The prevalence of homonyms leads to various possible complications when applied to eDiscovery.
For example, the most common is the way in which typos occur in Japanese.
In English, a typo is fairly easily discernible, based on context, since it involves simply a misplaced or omitted letter.
- Recoggnize
- Prblem
- Maiintenance
An English speaker can easily identify what word was intended by the writer.
Japanese can be far more challenging, because of the way typing works. In Japanese, a person starts by typing out how the word sounds. Then, the computer pulls up a list of every homonym for that word, giving you a choice of which word to select, like this:
As I noted in Part I, as Japanese contains a huge number of homonyms, a single word can have dozens of possible homonyms—the word “Keiki” listed above has no fewer than 60 possible different choices, each with a different meaning.

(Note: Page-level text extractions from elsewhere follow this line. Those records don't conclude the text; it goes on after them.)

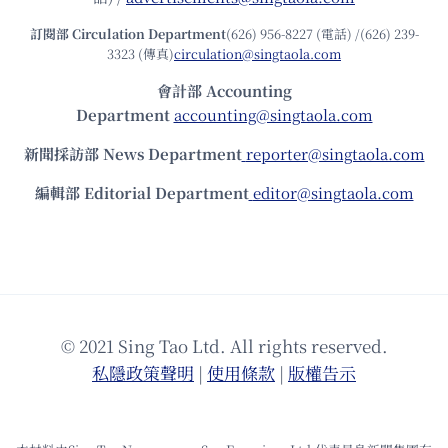
訂閱部 Circulation Department
(626) 956-8227 (電話) /(626) 239-
3323 (傳真)
circulation@singtaola.com
會計部 Accounting
Department
accounting@singtaola.com
新聞採訪部 News Department
reporter@singtaola.com
編輯部 Editorial Department
editor@singtaola.com
© 2021 Sing Tao Ltd. All rights reserved.
私隱政策聲明
|
使⽤條款
|
版權告⽰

The words can bear absolutely no relation to each other in meaning, for example 景気 (Keiki) means “economic conditions” while 刑期 means “length of sentence,” 計器 means “measuring equipment.”
What this means is that a “typo” in Japanese can result words that bear no relation to each other in meaning but can be inserted accidentally. This can be particularly prevalent in casual written conversation, such as text messaging. Imagine this in the context of an eDiscovery-based document review of Japanese! I’ve managed tens of thousands of hours of foreign language document review mostly with The CJK Group document, so I’ve literally seen it all.
To add to the confusion, a Japanese writer may misspell the word entirely, thus writing a word that sounds like the intended word. For example, if the person meant to write “Keiki” (Measuring equipment) they may accidentally type “Keika” and choose one of a dozen or more choices, thus to completely alter the intended meaning of the sentence.
As such, typos can add a great deal more confusion in interpretation for the reader in Japanese than a typo in English.
Homonyms & eDiscovery: What’s the Fuss All About?
This is a very common issue faced by eDiscovery reviewers when viewing emails and text messages in real world circumstances. Reading the sentence within the context of the conversation, reviewers will determine what homonym was most likely intended by the writer. Or, alternatively, if no homonym to the word makes any sense, the reviewer will try to figure out what kind of typo the writer did and try to identify what other similarly sounding word was intended.
But in rare circumstances, particularly in the context of criminal investigations, the possibility that an “odd sounding” typo may represent some other form of coded language may need to be considered as well.
This is one thing that makes applications of machine translation extremely difficult as applied to Japanese.
Due to the higher cost of eDiscovery review teams with expertise in foreign language the possibility of cutting costs by having an English language review team review documents translated from a foreign language through machine translation is often referenced.
Even the best machine learning AI will have difficulty correctly identifying a typo, much less identify the correct intended meaning based on context. Nor will it be able to flag a typo as “suspicious.”
Only a team of experts deeply versed in both the cultural and linguistic nature of a foreign language can handle these challenges with consistency. And particularly, in a language like Japanese, it can be all but essential.